Ford Motor Co. didn’t experience any angry shareholders storming out of its annual meeting on Thursday. They weren’t able to — they watched the proceedings on their laptops.
The automaker, facing sharp questions about its strategy and under rising pressure to turn its slumping stock around, took the unprecedented step of hosting the gathering on the internet. One investor and longtime attendee of the physical meetings Ford held for years in Wilmington, Del., accused the company of “hiding from shareholders” with the virtual session.New meeting format or not, Ford’s bosses haven’t been able to escape scrutiny so far.
CEO Mark Fields was drilled on his plans for reversing the company’s fortunes this week by the board, which scheduled extra time to question him, according to a person familiar with the situation. Directors wanted to know why profits are falling as the market shifts to the lucrative SUVs that Ford pioneered a generation ago with the Explorer, the person said.
Fields has been pouring billions into self-driving cars and ride-sharing experiments as its traditional-car business has struggled far more than crosstown rival General Motors in a slowing U.S. market. Ford’s first quarter adjusted earnings fell 42 percent, while GM appears on pace for another record annual profit.
The Ford CEO has defended his focus on the future as necessary for long-term survival. But investors have shown little appetite for his long-game, trading down shares 36 percent since he became CEO on July 1, 2014.
“Mark is in a tough spot,” said David Whiston, an analyst with Morningstar in Chicago. “If he were ignoring the rise of electric and autonomous vehicles, I can see the board being mad at that, too.”
News of the impending exit of a top executive this week added to the growing sense of crisis.
Chantel Lenard, executive director of U.S. marketing and a 25-year Ford veteran, will leave on June 1 “to pursue other interests,” the company said. The departure of Lenard, 47, is unrelated to any operational issues at the company, according to Marisa Bradley, a Ford spokeswoman.
The issues at the company were underscored when Ford’s U.S. market share fell to 15.1 percent in the first four months of the year from 15.6 percent during the same period last year, according to Autodata Corp. GM dominates the most lucrative product category of large SUVs, and Ford is trying to play catch-up by introducing redesigned versions of its Expedition and Lincoln Navigator in the fall.
Fields — who has said he wants to keep “one foot in today and one foot in tomorrow” — has successes to brag about. The company posted pretax earnings of $10.4 billion last year, the second-best in history. But this year, Fields has said, pretax earnings will fall to $9 billion, because of heavy spending on new technology like the robo-taxis and electric cars.
That hasn’t pleased impatient investors, who vented their displeasure with Fields at last year’s annual meeting in Wilmington.
The event was conducted virtually this year “to enable us to increase shareholder accessibility, while improving efficiency and reducing costs,” Executive Chairman Bill Ford said in a statement announcing the format in March.

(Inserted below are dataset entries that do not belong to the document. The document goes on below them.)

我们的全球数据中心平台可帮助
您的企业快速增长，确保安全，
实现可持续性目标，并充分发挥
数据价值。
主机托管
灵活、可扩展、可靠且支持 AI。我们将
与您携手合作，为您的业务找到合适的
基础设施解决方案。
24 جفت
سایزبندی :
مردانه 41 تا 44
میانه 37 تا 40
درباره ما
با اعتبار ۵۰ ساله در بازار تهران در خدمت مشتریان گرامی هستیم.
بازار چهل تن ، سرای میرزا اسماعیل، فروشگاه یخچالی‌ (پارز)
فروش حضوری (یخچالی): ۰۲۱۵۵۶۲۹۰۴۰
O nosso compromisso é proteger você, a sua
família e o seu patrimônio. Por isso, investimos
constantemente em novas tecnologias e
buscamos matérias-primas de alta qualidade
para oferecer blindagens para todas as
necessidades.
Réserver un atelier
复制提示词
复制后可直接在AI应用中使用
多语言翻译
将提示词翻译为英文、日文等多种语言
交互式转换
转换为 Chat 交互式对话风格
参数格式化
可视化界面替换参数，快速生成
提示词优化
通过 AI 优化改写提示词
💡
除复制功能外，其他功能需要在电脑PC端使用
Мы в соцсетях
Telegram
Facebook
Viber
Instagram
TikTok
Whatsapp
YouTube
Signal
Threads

That didn’t sit well with John Chevedden, a regular presence at the old-fashioned meetings in Wilmington who says he owns 600 shares. He sent an email to reporters alleging that Ford wants to avoid confrontations and complaining about “a meeting that one can only access on a computer.” Other companies have also gone digital, but competitors like GM and Tesla Inc. still let shareholders gather in person to make their voices heard.
At this point, Fields “is doing all the right things to get the company down the path toward mobility services while being profitable,” Morningstar’s Whiston said. “Then Tesla hemorrhages cash and loses money, and Tesla stock surpasses Ford’s. That’s got to be frustrating.”

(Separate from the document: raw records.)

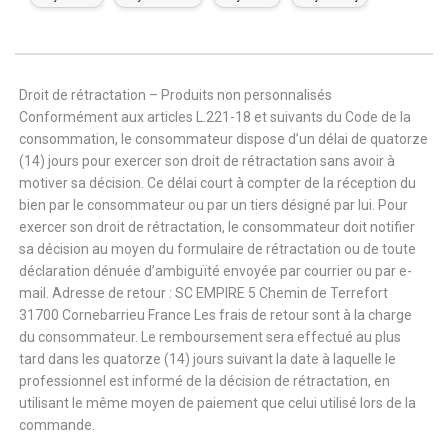
Droit de rétractation – Produits non personnalisés
Conformément aux articles L.221-18 et suivants du Code de la
consommation, le consommateur dispose d’un délai de quatorze
(14) jours pour exercer son droit de rétractation sans avoir à
motiver sa décision. Ce délai court à compter de la réception du
bien par le consommateur ou par un tiers désigné par lui. Pour
exercer son droit de rétractation, le consommateur doit notifier
sa décision au moyen du formulaire de rétractation ou de toute
déclaration dénuée d’ambiguïté envoyée par courrier ou par e-
mail. Adresse de retour : SC EMPIRE 5 Chemin de Terrefort
31700 Cornebarrieu France Les frais de retour sont à la charge
du consommateur. Le remboursement sera effectué au plus
tard dans les quatorze (14) jours suivant la date à laquelle le
professionnel est informé de la décision de rétractation, en
utilisant le même moyen de paiement que celui utilisé lors de la
commande.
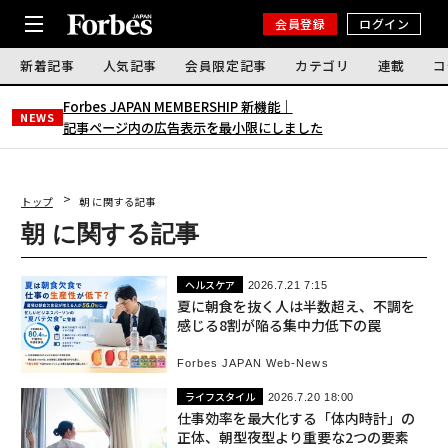
会員登録
ログイン
新着記事
人気記事
会員限定記事
カテゴリ
連載
コ
Forbes JAPAN MEMBERSHIP 新機能｜
NEWS
記事ページ内の広告表示を最小限にしました
トップ
朝 に関する記事
朝 に関する記事
ヘルスケア
2026.7.21 7:15
夏に朝食を抜く人は半数超え、不調を
感じる8割が陥る集中力低下の罠
Forbes JAPAN Web-News
ライフスタイル
2026.7.20 18:00
仕事効率を最大化する「体内時計」の
正体、朝型夜型より重要な2つの要素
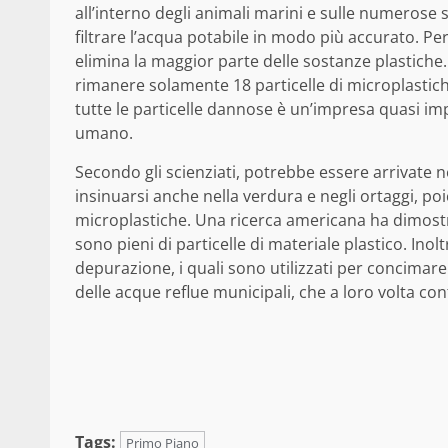
all’interno degli animali marini e sulle numerose
filtrare l’acqua potabile in modo più accurato. Per
elimina la maggior parte delle sostanze plastiche
rimanere solamente 18 particelle di microplastich
tutte le particelle dannose è un’impresa quasi imp
umano.
Secondo gli scienziati, potrebbe essere arrivate ne
insinuarsi anche nella verdura e negli ortaggi, po
microplastiche. Una ricerca americana ha dimostrato
sono pieni di particelle di materiale plastico. Inol
depurazione, i quali sono utilizzati per concimare
delle acque reflue municipali, che a loro volta c
Tags:
Primo Piano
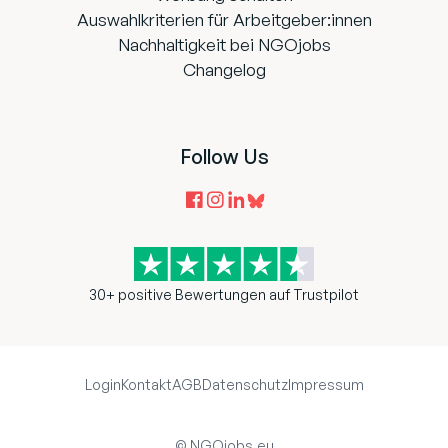
Auswahlkriterien für Arbeitgeber:innen
Nachhaltigkeit bei NGOjobs
Changelog
Follow Us
30+ positive Bewertungen auf Trustpilot
Login
Kontakt
AGB
Datenschutz
Impressum
© NGOjobs.eu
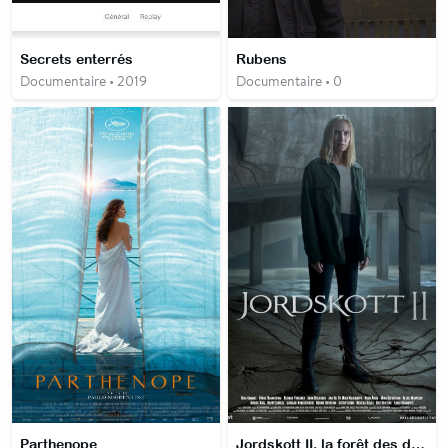
Secrets enterrés
Rubens
Documentaire • 2019
Documentaire • 0
Parthenope
Jordskott II, la forêt des disparus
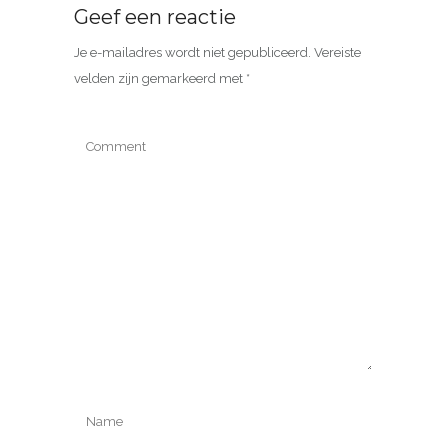
Geef een reactie
Je e-mailadres wordt niet gepubliceerd.
Vereiste
velden zijn gemarkeerd met
*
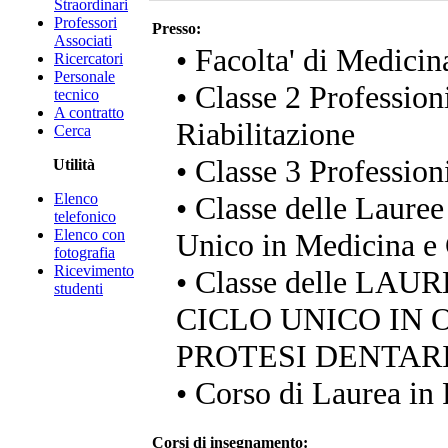
Straordinari
Professori
Presso:
Associati
• Facolta' di Medicin
Ricercatori
Personale
• Classe 2 Professioni
tecnico
A contratto
Riabilitazione
Cerca
• Classe 3 Profession
Utilità
Elenco
• Classe delle Lauree
telefonico
Elenco con
Unico in Medicina e 
fotografia
Ricevimento
• Classe delle LA
studenti
CICLO UNICO IN 
PROTESI DENTAR
• Corso di Laurea in 
Corsi di insegnamento:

Tesla passed Ford in market value last month, despite selling about 80,000 vehicles last year compared to Ford’s 6.7 million. Tesla then briefly surpassed GM, and the two have been jostling for the lead since.

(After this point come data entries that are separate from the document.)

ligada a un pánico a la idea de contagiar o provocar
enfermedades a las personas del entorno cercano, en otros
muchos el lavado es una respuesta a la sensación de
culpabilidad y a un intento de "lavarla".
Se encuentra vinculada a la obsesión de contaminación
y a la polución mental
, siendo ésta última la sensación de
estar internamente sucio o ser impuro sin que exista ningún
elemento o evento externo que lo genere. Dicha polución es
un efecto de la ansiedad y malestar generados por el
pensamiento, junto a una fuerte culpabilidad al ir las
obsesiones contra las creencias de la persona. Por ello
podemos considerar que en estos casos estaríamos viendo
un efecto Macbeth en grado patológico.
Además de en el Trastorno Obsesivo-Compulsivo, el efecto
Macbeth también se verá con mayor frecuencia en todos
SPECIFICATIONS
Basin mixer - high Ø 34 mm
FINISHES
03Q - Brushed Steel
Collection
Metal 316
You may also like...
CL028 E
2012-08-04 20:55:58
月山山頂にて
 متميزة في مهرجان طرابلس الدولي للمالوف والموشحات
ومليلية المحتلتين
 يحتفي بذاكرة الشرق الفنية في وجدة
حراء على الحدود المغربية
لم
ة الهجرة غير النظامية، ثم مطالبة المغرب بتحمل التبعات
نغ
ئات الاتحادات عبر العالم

Despite intensifying pressure from the board, Fields’s job isn’t on the line, said the person familiar with the situation. The Americas chief once considered a contender for the CEO job, Joe Hinrichs, has his hands full trying to reverse shrinking margins in the automaker’s critical home market, the person said.
Turning the stock around will remain a challenge as long as investors view century-old automakers as risky. Even though Ford was the only Detroit automaker to avoid bankruptcy in the last recession, it’s being dragged down by fear of the next one.
Last year, Fields mused that it may take another economic plunge to finally prove to investors that Ford is a far healthier company than it once was. “The market’s looking to see how we do in the next downturn,” Fields said at an investor conference in Detroit.
But the CEO may not have that long to prove he can engineer a turnaround. “If things stay the way they are for another 12-to-24 months, Mark could be under even more scrutiny,” Whiston said. “Whether that’s fair or unfair, it won’t even matter at that point. The board will just want to see the stock go up.”